What you have to do: How many separate lines of the data contain "proceso"? Give the count and nothing else.

Data supplied:
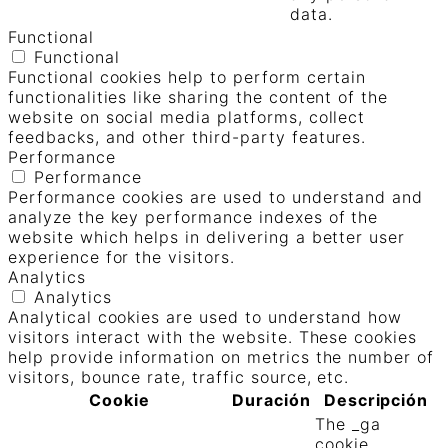
data.
Functional
Functional
Functional cookies help to perform certain
functionalities like sharing the content of the
website on social media platforms, collect
feedbacks, and other third-party features.
Performance
Performance
Performance cookies are used to understand and
analyze the key performance indexes of the
website which helps in delivering a better user
experience for the visitors.
Analytics
Analytics
Analytical cookies are used to understand how
visitors interact with the website. These cookies
help provide information on metrics the number of
visitors, bounce rate, traffic source, etc.
Cookie
Duración
Descripción
The _ga
cookie,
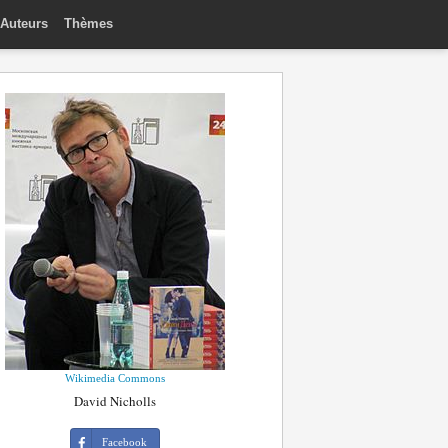
Auteurs
Thèmes
Wikimedia Commons
David Nicholls
Facebook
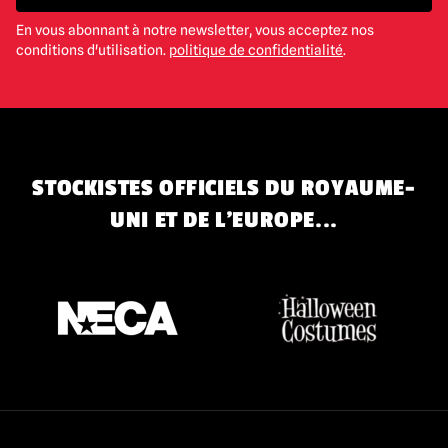
En vous abonnant à notre newsletter, vous acceptez nos
conditions d'utilisation.
politique de confidentialité
.
STOCKISTES OFFICIELS DU ROYAUME-
UNI ET DE L'EUROPE...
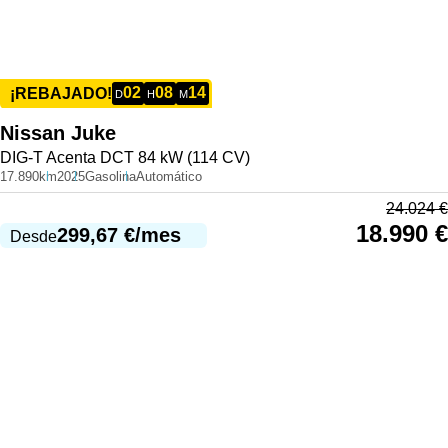
02
08
14
¡REBAJADO!
D
H
M
Nissan
Juke
DIG-T Acenta DCT 84 kW (114 CV)
17.890km
2025
Gasolina
Automático
24.024
€
18.990
€
299,67
€
/mes
Desde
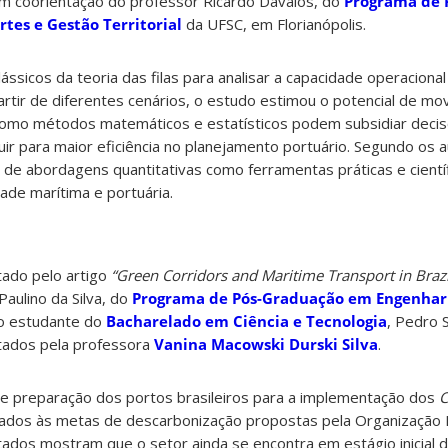
om coorientação do professor Ricardo Dávalos, do
Programa de 
tes e Gestão Territorial
da UFSC, em Florianópolis.
ássicos da teoria das filas para analisar a capacidade operaciona
artir de diferentes cenários, o estudo estimou o potencial de m
omo métodos matemáticos e estatísticos podem subsidiar decis
uir para maior eficiência no planejamento portuário. Segundo os a
a de abordagens quantitativas como ferramentas práticas e cientí
de marítima e portuária.
tado pelo artigo
“Green Corridors and Maritime Transport in Brazi
Paulino da Silva, do
Programa de Pós-Graduação em Engenhari
lo estudante do
Bacharelado em Ciência e Tecnologia
, Pedro 
ntados pela professora
Vanina Macowski Durski Silva
.
de preparação dos portos brasileiros para a implementação dos
C
nhados às metas de descarbonização propostas pela Organização 
ltados mostram que o setor ainda se encontra em estágio inicial 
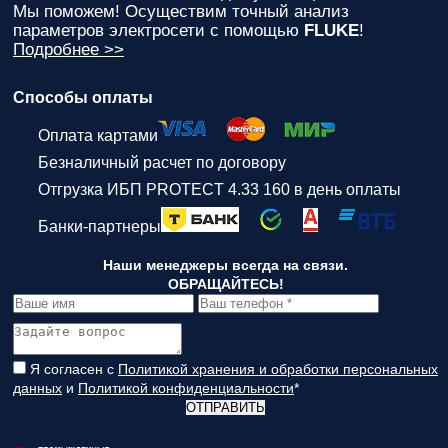
Мы поможем! Осуществим точный анализ
параметров электросети с помощью
FLUKE
!
Подробнее >>
Способы оплаты
Оплата картами
Безналичный расчет по договору
Отгрузка ИБП PROTECT 4.33 160 в день оплаты
Банки-партнеры
Наши менеджеры всегда на связи.
ОБРАЩАЙТЕСЬ!
Я согласен с
Политикой хранения и обработки персональных
данных
и
Политикой конфиденциальности
*
ОТПРАВИТЬ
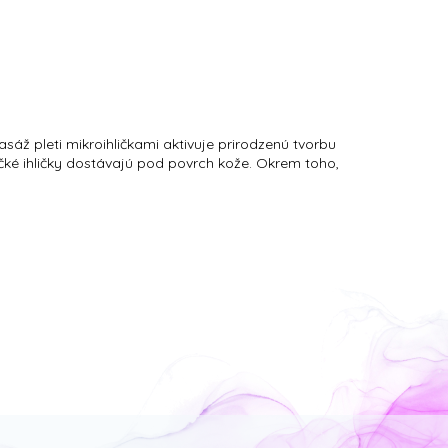
áž pleti mikroihličkami aktivuje prirodzenú tvorbu
učké ihličky dostávajú pod povrch kože. Okrem toho,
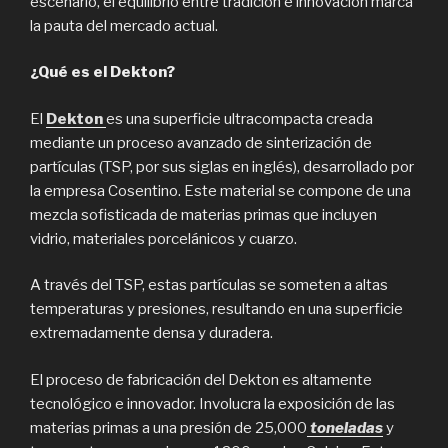
escenario, el equilibrio entre tradición e innovación marca
la pauta del mercado actual.
¿Qué es el Dekton?
El
Dekton
es una superficie ultracompacta creada
mediante un proceso avanzado de sinterización de
partículas (TSP, por sus siglas en inglés), desarrollado por
la empresa Cosentino. Este material se compone de una
mezcla sofisticada de materias primas que incluyen
vidrio, materiales porcelánicos y cuarzo.
A través del TSP, estas partículas se someten a altas
temperaturas y presiones, resultando en una superficie
extremadamente densa y duradera.
El proceso de fabricación del Dekton es altamente
tecnológico e innovador. Involucra la exposición de las
materias primas a una presión de 25,000
toneladas
y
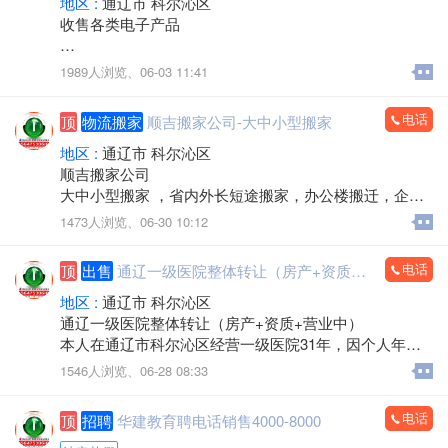
地区 :
通辽市 科尔沁区
收售各类电子产品
手机，电脑，平板，笔记本，数码产品，手机专卖，组
1989人浏览、
06-03 11:41
装电脑，监控安装，办公耗材，LED屏，回收置换
上门服务
电话
顶
物流搬家
顺吉搬家公司-大中小型搬家
欢迎来电：15560888853（微信同步）
地区 :
通辽市 科尔沁区
顺吉搬家公司
大中小型搬家 ，省内外长短途搬家，办公楼搬迁，企事
业单位搬迁，搬厂，门店搬家，超市商场搬家，出租拉
1473人浏览、
06-30 10:12
货 大型设备起重 ，吊装，吊运，专业抬钢琴，鱼缸搬
运，专业拆装家具，空调安装移机，上下楼搬运。
电话
顶
出售
通辽一级医院整体转让（房产+资质+营业中）
承接各种零活，装卸各种货物，通辽市，各区，各省 各
县，乡镇，出租拉货，运输各种货物，配有厢式货车，
地区 :
通辽市 科尔沁区
微型小汽车 三轮电动车， 居民生活等一系列服务。
通辽一级医院整体转让（房产+资质+营业中）
本人在通辽市科尔沁区经营一级医院31年，因个人年龄
价格不高，包您满意，专业的团队，职业的工人师傅竭
原因，不再担任法人，现将医院房产及经营权整体出
1546人浏览、
06-28 08:33
诚为您和家人服务！您的满意是顺吉搬家毕生的追求！
兑。
全心全意为家庭服务的专业团队，24小时为您服务！
医院位置优越，位于新建大街批发城南门对面，临街位
电话
顶
招聘
华建教育聘电话销售4000-8000
置，客源稳定。
联系电话：15771572345微信同步，可开发票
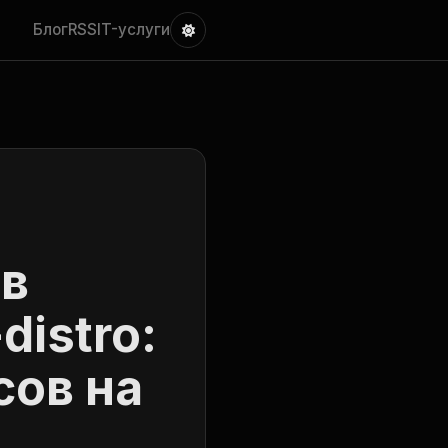
Блог
RSS
IT-услуги
 в
distro:
сов на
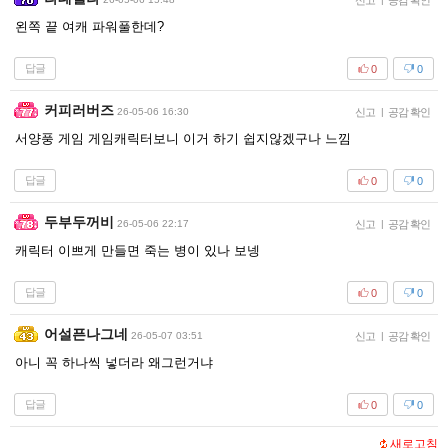
신고
공감 확인
왼쪽 끝 여캐 파워풀한데?
답글
0
0
커피러버즈
26-05-06 16:30
신고
|
공감 확인
서양풍 게임 게임캐릭터보니 이거 하기 쉽지않겠구나 느낌
답글
0
0
두부두꺼비
26-05-06 22:17
신고
|
공감 확인
캐릭터 이쁘게 만들면 죽는 병이 있나 보넹
답글
0
0
어설픈나그네
26-05-07 03:51
신고
|
공감 확인
아니 꼭 하나씩 넣더라 왜그런거냐
답글
0
0
새로고침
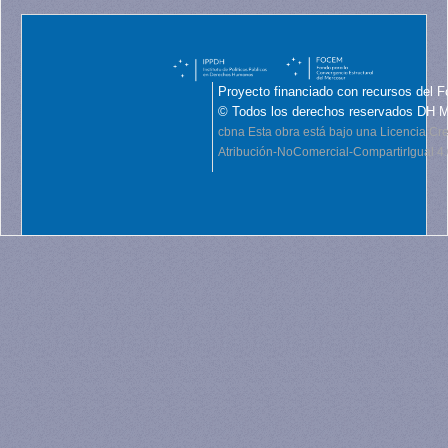
Proyecto financiado con recursos del F
© Todos los derechos reservados DH 
cbna
Esta obra está bajo una Licencia C
Atribución-NoComercial-CompartirIgual 4.0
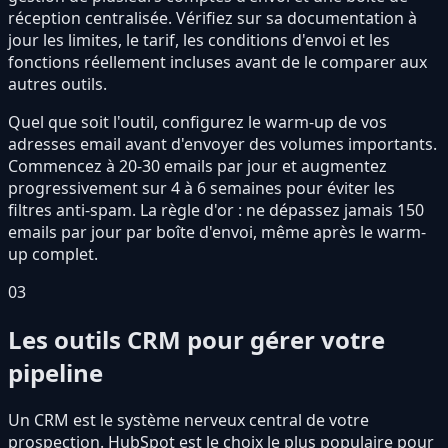
réception centralisée. Vérifiez sur sa documentation à
jour les limites, le tarif, les conditions d'envoi et les
fonctions réellement incluses avant de le comparer aux
autres outils.
Quel que soit l'outil, configurez le warm-up de vos
adresses email avant d'envoyer des volumes importants.
Commencez à 20-30 emails par jour et augmentez
progressivement sur 4 à 6 semaines pour éviter les
filtres anti-spam. La règle d'or : ne dépassez jamais 150
emails par jour par boîte d'envoi, même après le warm-
up complet.
03
Les outils CRM pour gérer votre
pipeline
Un CRM est le système nerveux central de votre
prospection. HubSpot est le choix le plus populaire pour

Solution for this problem: 2